We have a pretty strange situation which I'm having trouble understanding.
In our vCF 3.9.0 SDDC in the Edge cluster (4 x ESXi 6.7 hosts) we have 4 NSX-T 2.5.0 VM edge nodes. Each pair is part of a different BGP VRF and are successfully peered with our network fabric. The symptoms described below do not affect the BGP relationships with our fabric. Egde node controller and manager connectivity is also unaffected. Each edge node pair has a single T0 and T1. All Edge nodes were deployed through NSX-T admin interface but eth0 was changed to a segment following deployment as deploying through the UI doesn't allow you to select a nvds segment during deployment. All ESXi host transport nodes are dual nic with NVDS networking ONLY.
We have L2 bridging configured to allow us to migrate across systems on a couple of legacy VLANs in another DC. This is working fine and connectivity across the bridge works as expected for all guests except when those guests are located on the ESXi host on which the second edge node in our second pair of edges exists. For whatever reason this ESXi instance won't allow guests placed on it to get across to the bridge. Symptoms of the problem are a lack of arp cache entries on the guest for the default gateway which exists across in the other datacentre. Adding a manual arp entry on these guests does not help. When checking the logical switch arp table on the host being affected the mac entries end up as ff:ff:ff:ff:ff:ff. When shutting down the edge on that particular host the bridge traffic for guests on that host immediately come good but the bridge traffic for all VMs on the other esxi host transport node on which the other edge node is located, stops working. If you shutdown that edge node the exact opposite behavior occurs again!
All bridge segments are not connected to any T0 or T1 constructs as the route point is across in the other datacentre. All bridge segments are using mac-bridge-profile for mac discovery.
I wonder if we've hit some kind of a bug with 2.5.0 but the upgrade path for vCF 3.9.0 to 4.10 is a long and painful one.
Appreciate if anyone has seen this or might understand what we've missed.
May need to open a case with VMware and troubleshoot what's happening under the hood.
But would it be possible for you to deploy a new set of Edge dedicated for Bridging?

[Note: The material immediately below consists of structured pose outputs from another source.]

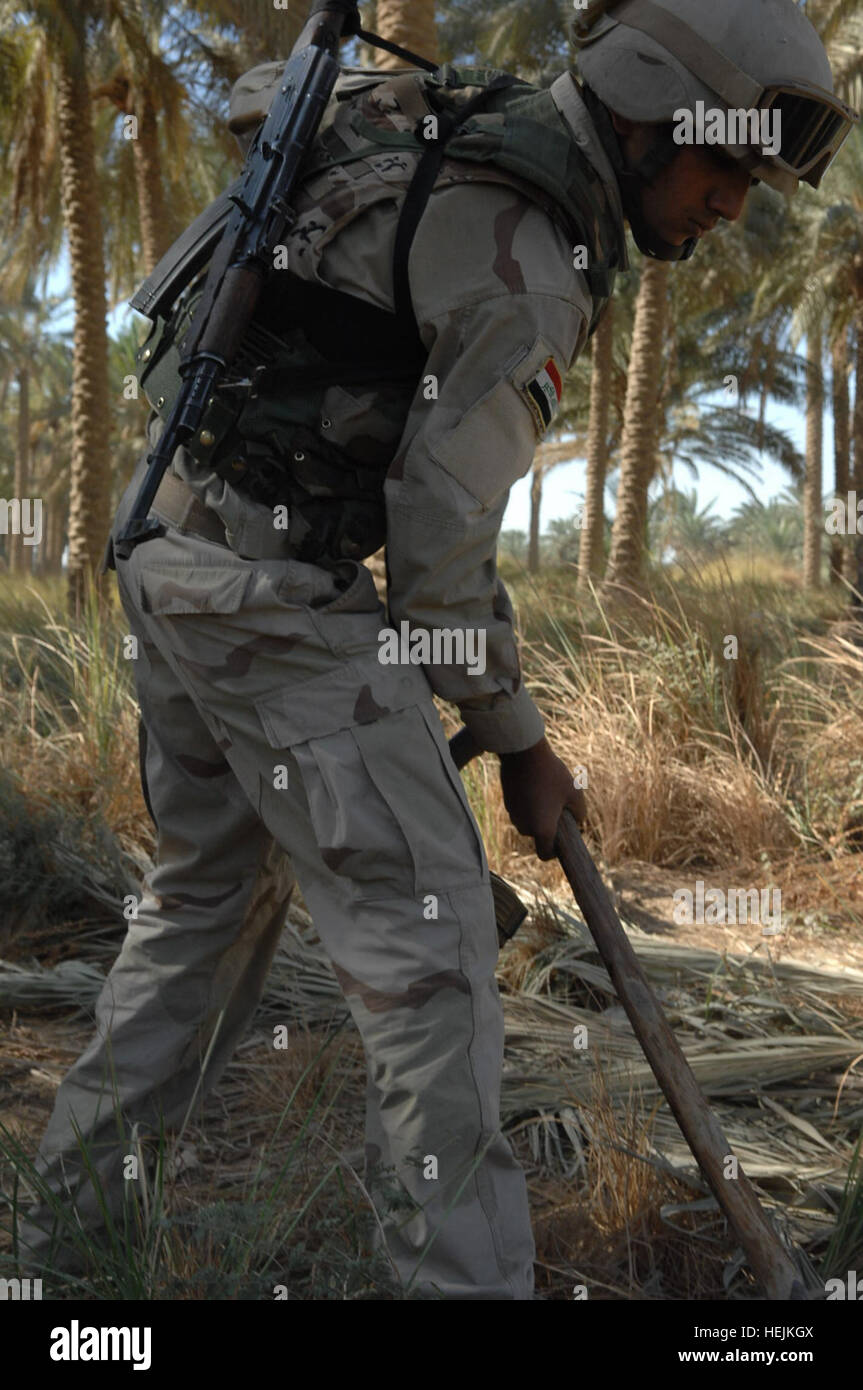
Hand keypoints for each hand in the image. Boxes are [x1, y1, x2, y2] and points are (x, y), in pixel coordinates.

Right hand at [499, 737, 586, 860]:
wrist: (523, 753)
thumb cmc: (552, 774)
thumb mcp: (574, 792)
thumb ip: (580, 812)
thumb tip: (578, 821)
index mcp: (542, 829)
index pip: (545, 854)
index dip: (555, 852)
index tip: (563, 838)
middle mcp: (524, 825)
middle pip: (538, 835)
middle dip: (548, 826)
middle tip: (560, 808)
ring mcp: (513, 814)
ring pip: (529, 821)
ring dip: (538, 814)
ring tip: (549, 793)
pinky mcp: (507, 801)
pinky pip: (521, 810)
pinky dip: (529, 804)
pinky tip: (537, 785)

I have a customer on VCF and bridging works using dedicated Edge and a dedicated transport zone for the Edge
However, we had a bug when we make a change to the bridging, it got stuck/config corrupted - fix was to remove bridging profile and create a new one which causes downtime
Thanks Bayu, certainly that could be an option. Currently I'm looking to get our VCF 3.9.0 upgraded to VCF 3.10 which will then give us NSXT2.5.1 which I am hoping could resolve this and a number of other issues we are seeing. The bridging is also temporary (it always is!) but once we get rid of that it won't be a worry either.